Theoretical and Computational Studies of Emergence in Nonlinear Systems
Thomas Antonsen | email
The conceptual simplicity of many problems in nonlinear dynamics makes them readily accessible to undergraduate researchers who wish to pursue theoretical/computational research.
TREND students working on the emergence of global patterns in nonlinear systems will be directed jointly by Professors Girvan, Ott, and Antonsen (or some subset thereof) and aided by a graduate student. Examples of this group's current research activities that are especially studied for undergraduate participation include:
- Development of new numerical techniques for the study of chaotic dynamics (e.g., for studying chaotic scattering, basins of attraction, transient chaos, etc.)

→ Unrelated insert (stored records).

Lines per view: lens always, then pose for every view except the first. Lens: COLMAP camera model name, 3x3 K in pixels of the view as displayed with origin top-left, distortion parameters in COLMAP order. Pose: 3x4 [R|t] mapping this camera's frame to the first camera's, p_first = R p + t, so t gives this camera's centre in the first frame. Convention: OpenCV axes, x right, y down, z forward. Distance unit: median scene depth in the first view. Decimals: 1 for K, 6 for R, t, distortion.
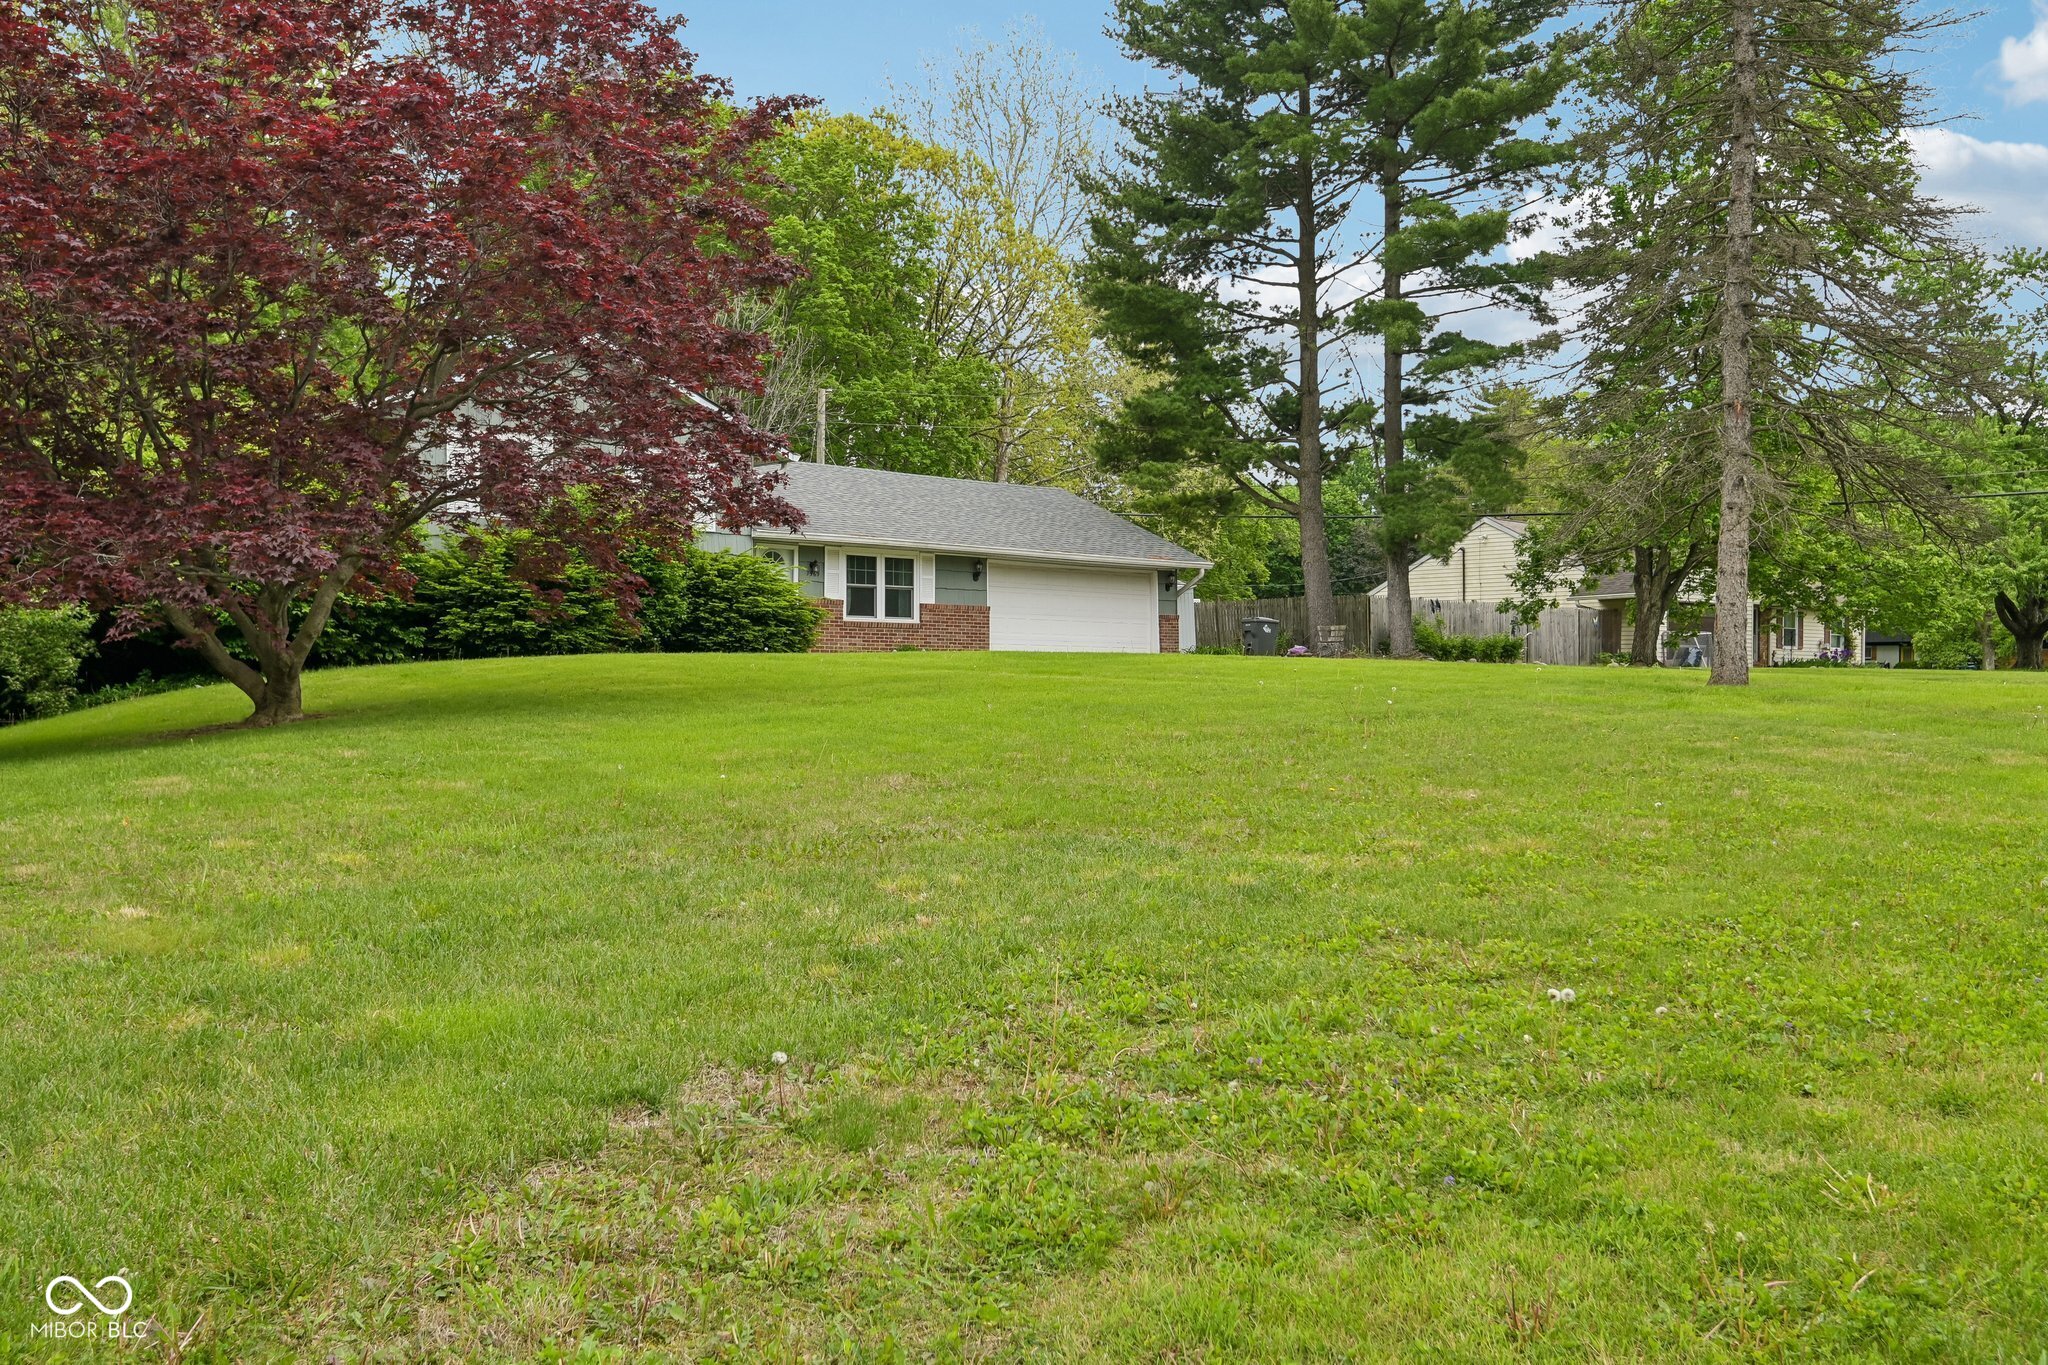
lens RADIAL K [[1757.5, 0, 1002.3], [0, 1757.5, 678.6], [0, 0, 1]] dist [-0.003837, -0.074429]
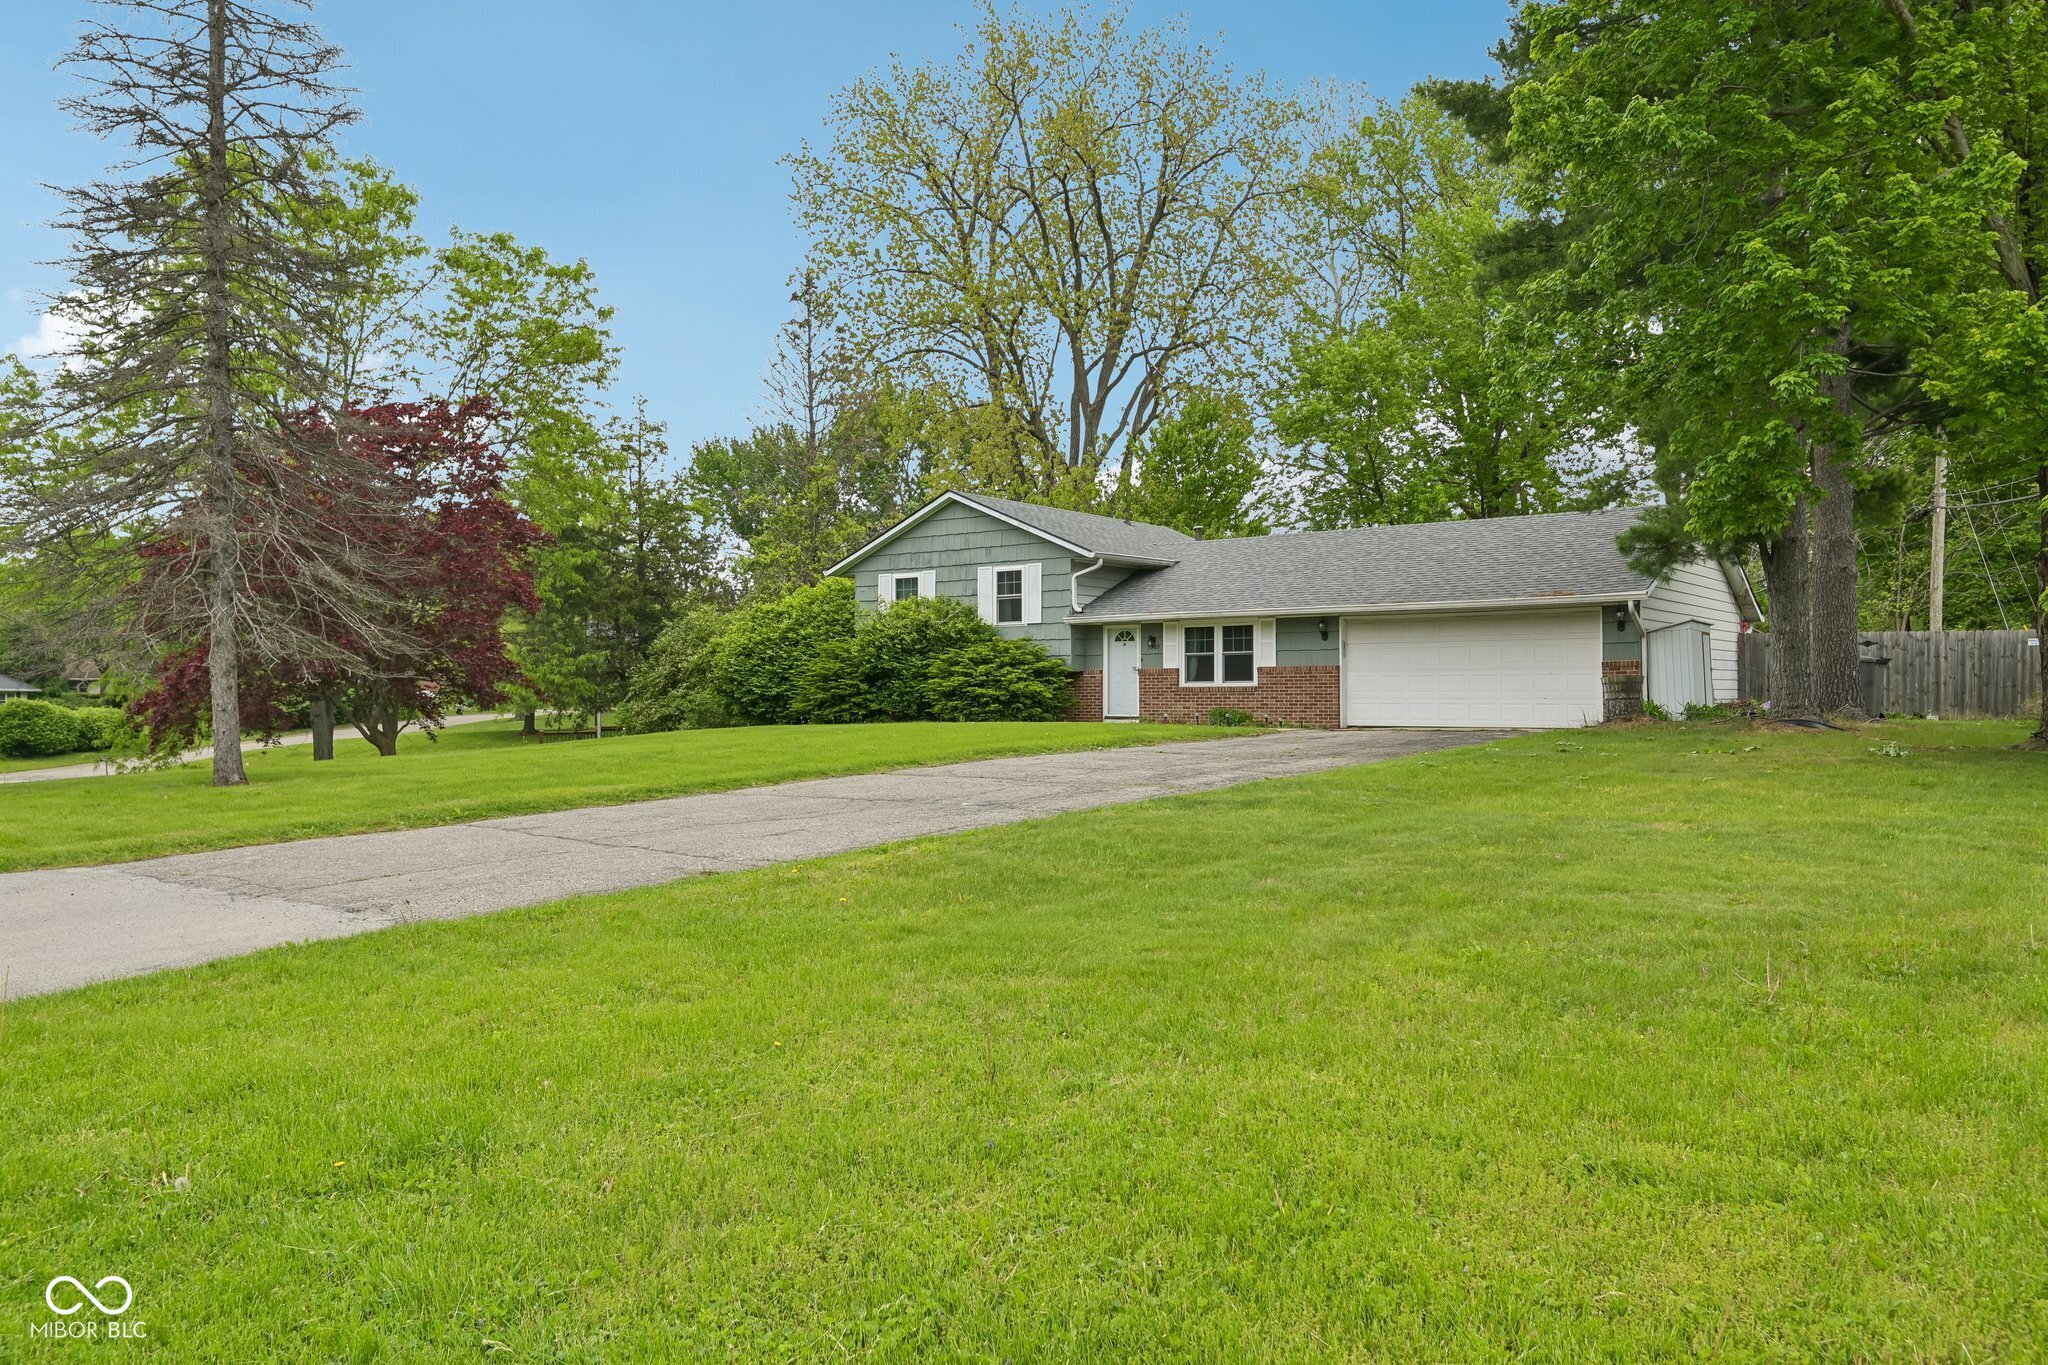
lens RADIAL K [[1417.8, 0, 1024.0], [0, 1417.8, 682.5], [0, 0, 1]] dist [0.033784, -0.005283]
pose [[0.193084, -0.011581, -0.981114, 0.763673], [0.010049, 0.999901, -0.009825, -0.026719], [0.981131, -0.007962, 0.193182, 0.703803]]
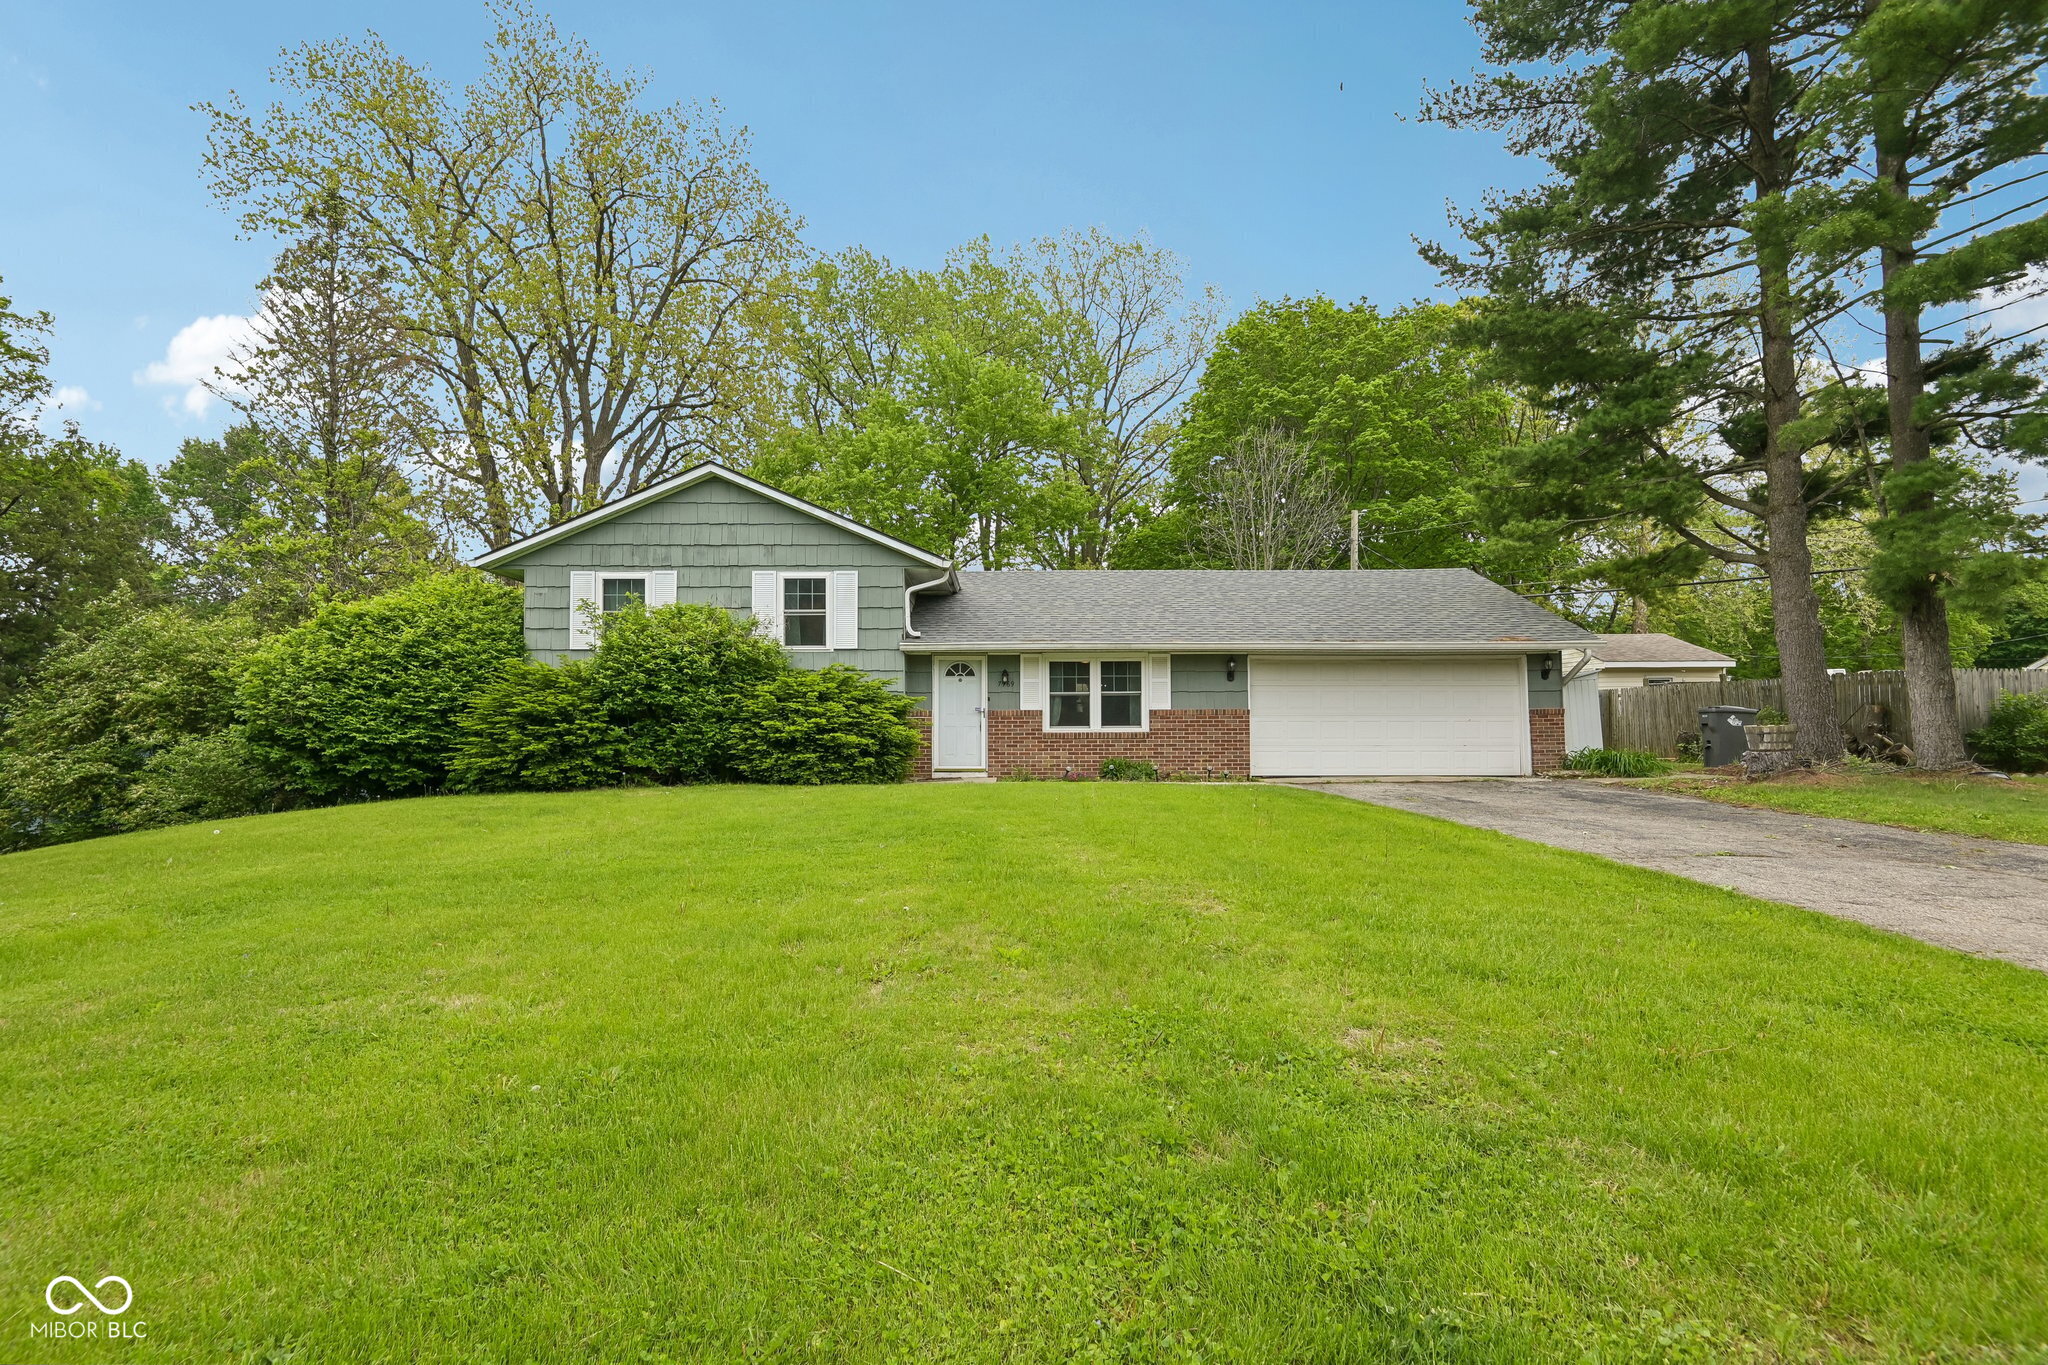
lens RADIAL K [[960.5, 0, 1009.2], [0, 960.5, 690.8], [0, 0, 1]] dist [-0.013288, -0.000437]
pose [[0.747067, -0.032784, -0.663940, 0.229980], [0.009379, 0.999204, -0.038785, -0.034257], [0.664683, 0.022748, 0.746779, 0.586549]]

- Exploration of the dynamics of networks of interconnected elements, with applications to biological and technological systems
- investigations of synchronization in chaotic systems
- exploration of machine learning techniques for the prediction of chaotic dynamics
Undergraduates working on these kinds of projects will gain skills in areas such as asymptotic analysis and numerical simulation.
Examples of past undergraduate projects, all resulting in published papers, include the following: a study of how a periodic pacing signal influences the transition from the unsynchronized to the synchronized state in large systems of couple oscillators; a study of the path to synchronization in systems of coupled oscillators with complex network topology; and a study of an abrupt or "explosive" connectivity transition in grouping networks when links are added competitively.
Professors Girvan, Ott, and Antonsen have mentored well over a dozen TREND students, resulting in numerous publications.